Pido perdón público y por escrito. Lo pido en nombre de muchos y en el propio. Perdón a los alumnos que hemos obligado a escribir y a leer. A cada estudiante al que le hicimos creer que la ausencia de tildes o comas era motivo para desestimar su sentir. A todos aquellos a los que les pedimos leer tal autor porque está en tendencia, o al último que ganó el Premio Nobel. Perdón a aquellos niños que debieron leer el Lazarillo de Tormes o el Cantar del Mío Cid con la obligación de hacer un resumen bibliográfico. Perdón, porque lo obligatorio no seduce.
Nos equivocamos cuando confundimos estudiar con aprender. Cuando no valoramos el proceso individual y nos enfocamos en la técnica sobre la intención. Somos, en el aula de clase, los responsables de frustrar posibilidades creativas. Ya sabemos que el sistema educativo es perverso y anacrónico, diseñado sobre todo para producir seres competitivos y no para acompañar el crecimiento de humanos competentes. Ya conocemos lo ineficaz de calificar de cero a cinco perdiendo de vista las circunstancias y el contexto. Repetimos que así no es posible un proceso honesto de aprendizaje. Sí, ya lo sabemos, y esa estructura no va a cambiar en el mediano plazo. ¿Qué nos queda, entonces?
Esforzarnos con humildad por hacer de la clase un lugar de expresión. Allí, donde se permita ser vulnerable y aprender del error. Un espacio para acompañar el proceso de formación de cada uno desde las propias habilidades; donde encontremos -todos- en la escritura y en la lectura las anclas necesarias para afirmarnos en el mundo. Mostrarles opciones desde sus intereses porque en la búsqueda de identificarnos con otros, nos encontramos a nosotros mismos.

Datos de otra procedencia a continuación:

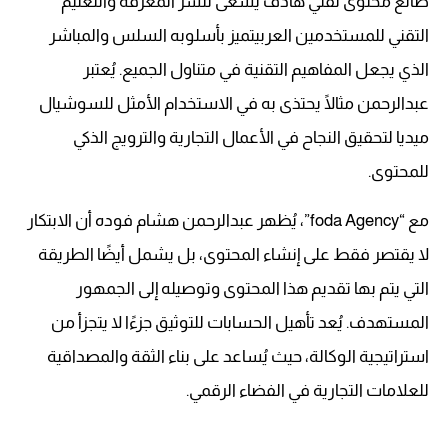
صانع محتوى تقني هادف يسعى لنشر المعرفة والتعليم
التقني للمستخدمين العربيتميز بأسلوبه السلس والمباشر
الذي يجعل المفاهيم التقنية في متناول الجميع. يُعتبر
عبدالرحمن مثالًا يحتذى به في الاستخدام الأمثل للسوشيال
ميديا لتحقيق النجاح في الأعمال التجارية والترويج الذكي
للمحتوى.
مع “foda Agency”، يُظهر عبدالرحمن هشام فوده أن الابتكار
لا يقتصر فقط على إنشاء المحتوى، بل يشمل أيضًا الطريقة
التي يتم بها تقديم هذا المحتوى وتوصيله إلى الجمهور
المستهدف. يُعد تأهيل الحسابات للتوثيق جزءًا لا يتجزأ من
استراتيجية الوكالة، حيث يُساعد على بناء الثقة والمصداقية
للعلامات التجارية في الفضاء الرقمي.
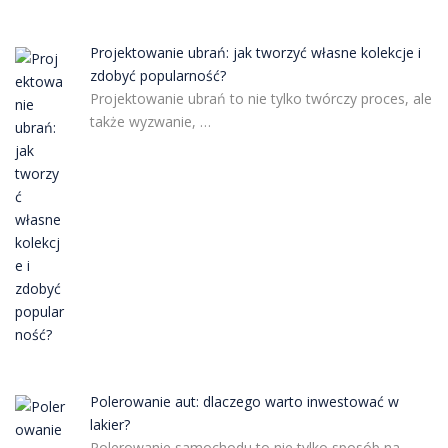
Projektowanie ubrań: jak tworzyć własne kolekcje i
zdobyć popularność?
Projektowanie ubrań to nie tylko twórczy proces, ale
także wyzwanie, …
Polerowanie aut: dlaczego warto inwestować w
lakier?
Polerowanie samochodu to nie tylko sposób na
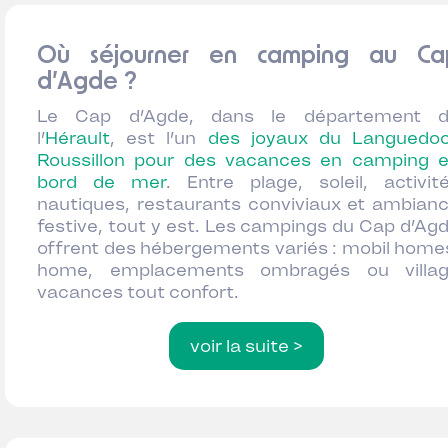
Où séjourner en camping au Ca
d’Agde ?
Le Cap d’Agde, dans le département 
l’
Hérault
, est l’un
des joyaux du Languedo
Roussillon pour des vacances en camping 
bord de mer
. Entre plage, soleil, activit
nautiques, restaurants conviviaux et ambian
festive, tout y est. Les campings du Cap d’Ag
offrent des hébergements variés : mobil home
home, emplacements ombragés ou villa
vacances tout confort.
voir la suite >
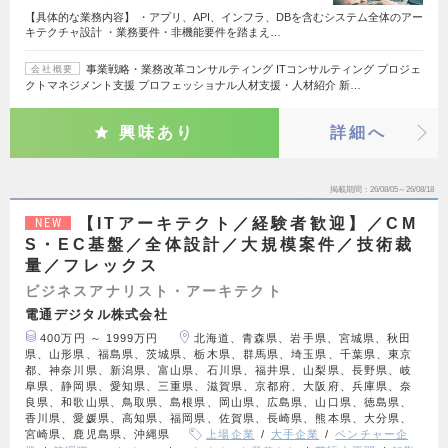
【具体的な業務内容】 ・アプリ、API、インフラ、DBを含むシステム全体のアー
キテクチャ設計 ・業務要件・非機能要件を踏まえ…
事業戦略・業務改革コンサルティング ITコンサルティング プロジェ
会社概要
クトマネジメント支援 プロフェッショナル人材支援・人材紹介 新…
興味あり
詳細へ
掲載期間
26/08/05～26/08/18
【ITアーキテクト／経験者歓迎】／CM
NEW
S・EC基盤／全体設計／大規模案件／技術裁
量／フレックス
ビジネスアナリスト・アーキテクト
電通デジタル株式会社
400万円 ～ 1999万円
北海道、青森県、岩手県、宮城県、秋田
県、山形県、福島県、茨城県、栃木県、群馬県、埼玉県、千葉県、東京
都、神奈川県、新潟県、富山県、石川県、福井県、山梨県、長野県、岐
阜県、静岡県、愛知県、三重県、滋賀県、京都府、大阪府、兵庫県、奈
良県、和歌山県、鳥取県、島根県、岡山県、広島県、山口県、徳島県、
香川県、愛媛県、高知県、福岡県、佐賀県、長崎県、熊本県、大分県、
宮崎県、鹿児島県、沖縄県
上場企業
大手企業
ベンチャー企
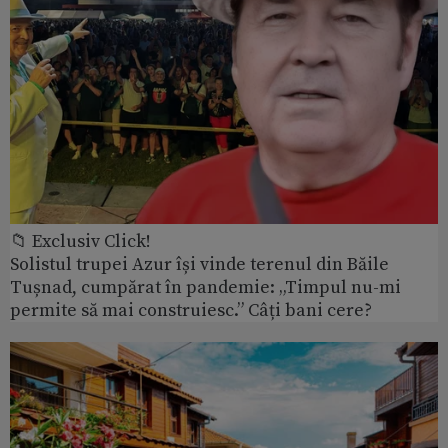
📁 Exclusiv Click!
Solistul trupei Azur își vinde terenul din Băile
Tușnad, cumpărat în pandemie: „Timpul nu-mi
permite să mai construiesc.” Câți bani cere?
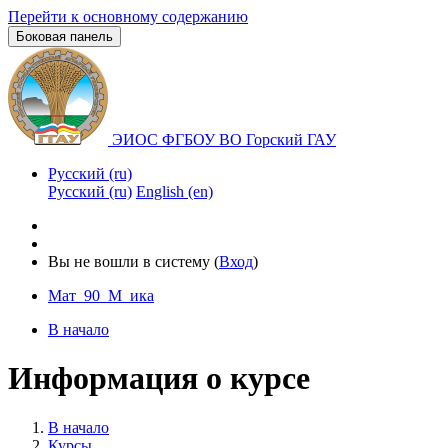
Перейти к основному содержанию
Боковая панель
ЭИОС ФГБОУ ВО Горский ГАУ
Русский ‎(ru)‎
Русский ‎(ru)‎
English ‎(en)‎
Вы не вошли в систему (
Вход
)
Мат_90_М_ика
В начало
Информация о курсе
В начало
Курсы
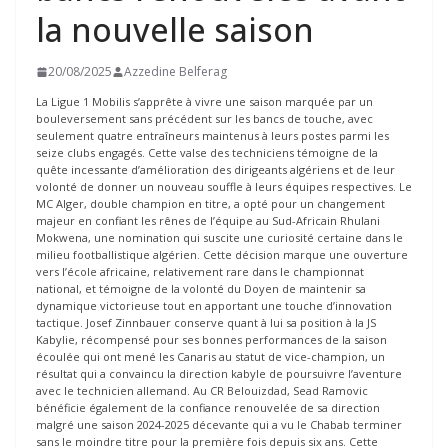
la nouvelle saison
20/08/2025
Azzedine Belferag
La Ligue 1 Mobilis s’apprête à vivre une saison marquée par un
bouleversement sans précédent sur les bancs de touche, avec
seulement quatre entraîneurs maintenus à leurs postes parmi les
seize clubs engagés. Cette valse des techniciens témoigne de la
quête incessante d’amélioration des dirigeants algériens et de leur
volonté de donner un nouveau souffle à leurs équipes respectives. Le
MC Alger, double champion en titre, a opté pour un changement
majeur en confiant les rênes de l’équipe au Sud-Africain Rhulani
Mokwena, une nomination qui suscite une curiosité certaine dans le
milieu footballistique algérien. Cette décision marque une ouverture
vers l’école africaine, relativement rare dans le championnat
national, et témoigne de la volonté du Doyen de maintenir sa
dynamique victorieuse tout en apportant une touche d’innovation
tactique. Josef Zinnbauer conserve quant à lui sa position à la JS
Kabylie, récompensé pour ses bonnes performances de la saison
écoulée qui ont mené les Canaris au statut de vice-champion, un
résultat qui a convaincu la direction kabyle de poursuivre l’aventure
avec le technicien allemand. Au CR Belouizdad, Sead Ramovic
bénéficie également de la confiance renouvelée de sa direction
malgré une saison 2024-2025 décevante qui a vu le Chabab terminer
sans le moindre titre pour la première fois depuis six ans. Cette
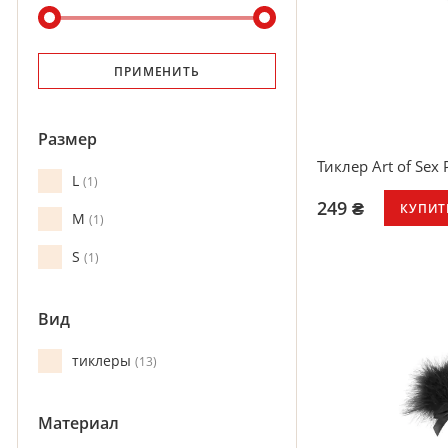
ПРИМЕНИТЬ
Размер
Тиклер Art of Sex 
L
1
249 ₴
КУПИТ
M
1
S
1
Вид
тиклеры
13
Материал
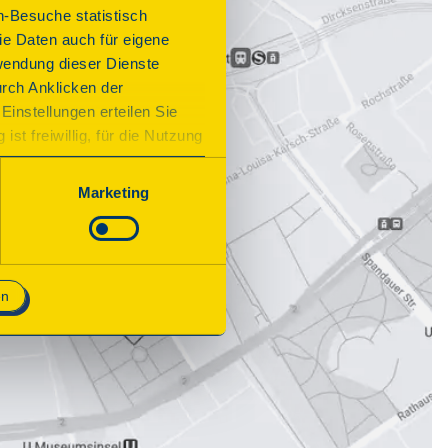
n-Besuche statistisch
e Daten auch für eigene
wendung dieser Dienste
urch Anklicken der
Einstellungen erteilen Sie
st freiwillig, für die Nutzung
n. Wenn Sie das Consent Tool
chnisch notwendig und für den
Marketing
en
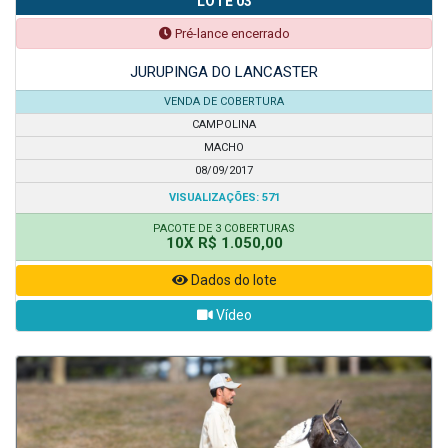
LOTE 03
Pré-lance encerrado
JURUPINGA DO LANCASTER
VENDA DE COBERTURA
CAMPOLINA
MACHO
08/09/2017
VISUALIZAÇÕES: 571
PACOTE DE 3 COBERTURAS
10X R$ 1.050,00
Dados do lote
Vídeo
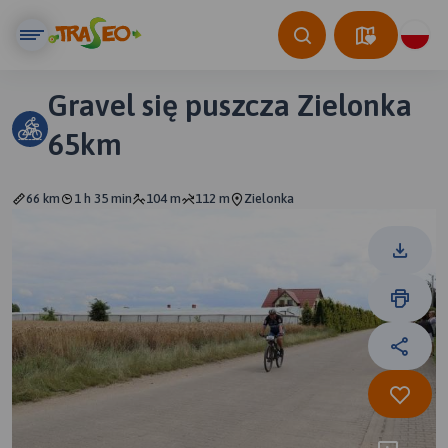
Gravel się puszcza Zielonka
65km
66 km
1 h 35 min
104 m
112 m
Zielonka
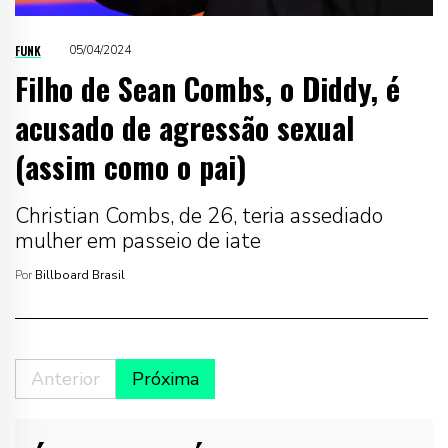
FUNK
05/04/2024
Filho de Sean Combs, o Diddy, é
acusado de agressão sexual
(assim como o pai)
Christian Combs, de 26, teria assediado
mulher em passeio de iate
Por
Billboard Brasil
Anterior
Próxima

La lectura es ritmo. Hay libros que nos conmueven tanto que parece que se acompasan con el corazón. Nos generan emociones, incluso, que no habíamos experimentado en nuestra propia corporalidad. La escritura es método. Es lentitud. Es exponernos desde los rincones más frágiles sin renunciar a la posibilidad de reversar, de cambiar de opinión. Leer y escribir le dan precisión al pensamiento y forma a las emociones. Son experiencias que abren posibilidades y nos emancipan.
Escribir y leer amplían nuestros horizontes de sensibilidad y refinan nuestra razón. Dice Antoine Compagnon que la literatura “resiste a la estupidez, no con la violencia, sino de manera sutil y obstinada”. Así que, si compartimos con los estudiantes la sensibilidad de tales experiencias estaríamos, con ellos, atravesando el conocimiento que como especie construimos para que cada uno tome lo necesario y se haga su propio lugar en el mundo. Son opciones profundas y placenteras que nos ubican en la diversidad de la existencia de otros y en nuestra propia complejidad.